In activist and social movement spaces we do similar work, building new spaces of solidarity from which to contest the dominant culture’s racism, misogyny, and the rest. Ahmed again points out, though, that “if we are unseated by the family table, it does not necessarily follow that we are seated together.” Feminist activists are not always successfully anti-racist, and vice versa. For animal advocates, gaining a seat at the table typically requires repressing the question of animal politics altogether. In some senses this is unsurprising, given the appalling racism and misogyny of many highly visible animal organisations. In another sense, though, this requirement works to reassert compulsory humanism, as though concern for social justice between humans is fundamentally incompatible with a critique of violence against animals.

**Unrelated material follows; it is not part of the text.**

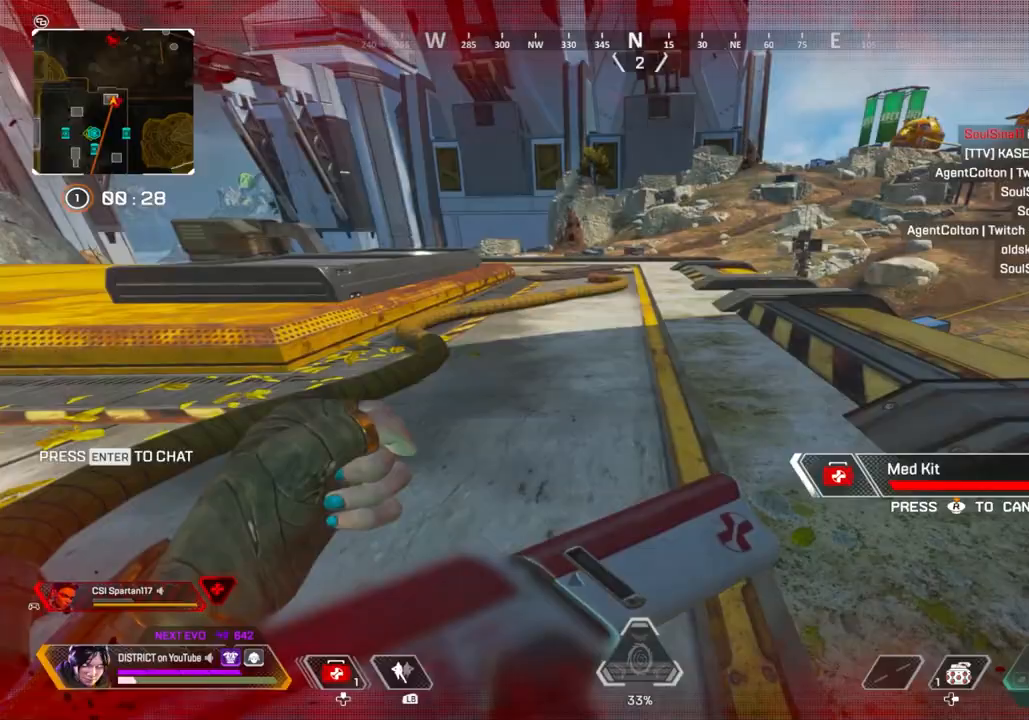
{"buttons": [], "left_stick": "right", "right_stick": "center", "events": [[217, "right_stick", "left"], [417, "right_stick", "center"]]}
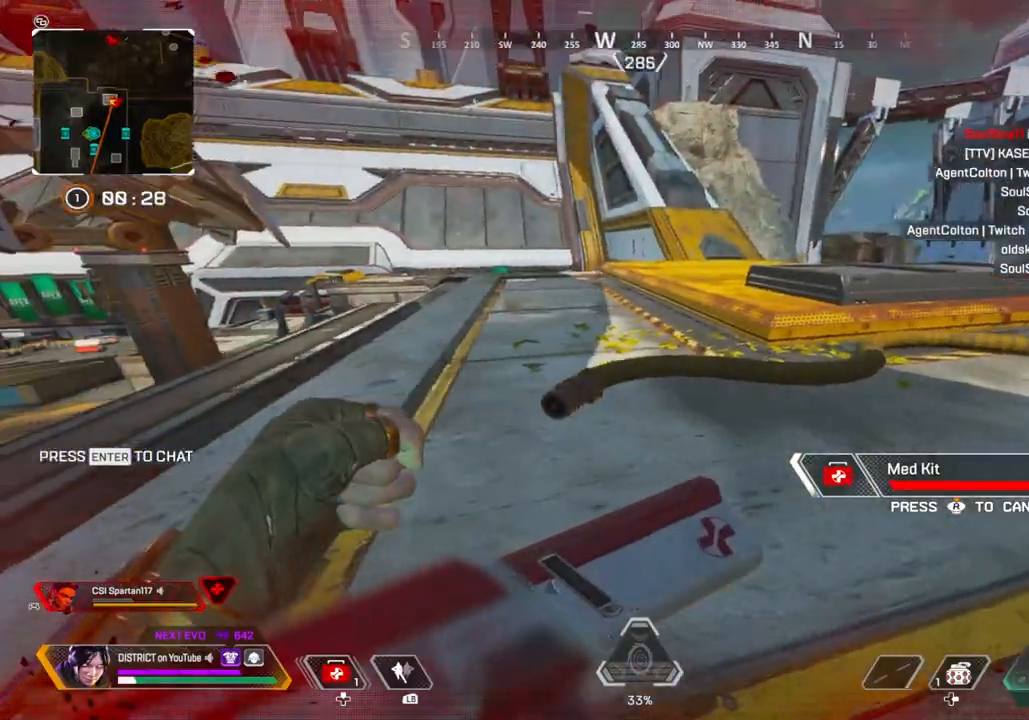
{"buttons": [], "left_stick": "right", "right_stick": "center", "events": []}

If activist spaces are not exactly dedicated to happiness, they remain committed to a notion of community of sorts, however fractious and provisional. When animal justice claims are made in these spaces, the possible boundaries of these communities are challenged, often in unwelcome ways. As Ahmed says:
To be unseated by the table of happiness might be to threaten not simply that table, but what gathers around it, what gathers on it. When you are unseated, you can even get in the way of those who are seated, those who want more than anything to keep their seats. To threaten the loss of the seat can be to kill the joy of the seated.
When gaining a seat at the table requires the tacit endorsement of what can only be described as human supremacism in the name of keeping the social peace, we should instead begin to embrace the disruptive potential of our politics. To quietly acquiesce to speciesism in our activist spaces means forfeiting the possibility of critiquing the conditions under which we convene around the table, as well as the violence done to those who gather on it.
With this in mind, I want to gently critique some of the political-organisational norms in activist spaces, principally the notion of ‘safety’ as it occurs in discussions of safer spaces. I am uncomfortably aware that the last two years or so have seen an unwelcome profusion of right-wing, masculinist critiques of the notion of safer spaces, particularly with reference to university settings, and it is very far from my intention to add to this oppressive chorus here. My critique, then, should be understood as coming from a desire to strengthen, rather than undermine, this project.
My refusal of human supremacism again draws me back to Ahmed’s notion of the table as an (always fraught) space of hospitality and welcome, and as Jacques Derrida’s work on hospitality has shown, the space of welcome is always delimited by an often tacit exclusion of those who are emphatically not welcome. The activist context brings to mind the image of the table as a space for meeting and discussion with a view to forming communities of solidarity, where discussion is (rightly) informed by an explicit mode of discourse ethics that we have come to know as safer spaces policies. But what happens when, for instance, food is served in these spaces of political solidarity? For an animal advocate, there is something deeply jarring about political discussion taking place under the banner of safety around a table which is strewn with corpses. The question remains: safety for whom, and at what cost?
I confess that I’m not sure where to go from here. Do we once again build our own tables, or do we struggle for a seat without compromising our politics? I don’t know. Optimistically, I would like to think that we could at least get a fair hearing for our views at the existing activist and academic tables. To be comfortably seated, though, you have to accommodate yourself at least partially to the existing political frameworks in the communities you hope to join. Nobody, activists included, wants an ill-mannered guest at the table. When for the animal advocate something as almost comically benign as a cheese sandwich signifies an erased history of reproductive violence, child abduction, and industrialised killing, realistically you are not likely to make for a happy dinnertime companion. But then, maybe happiness isn’t the point.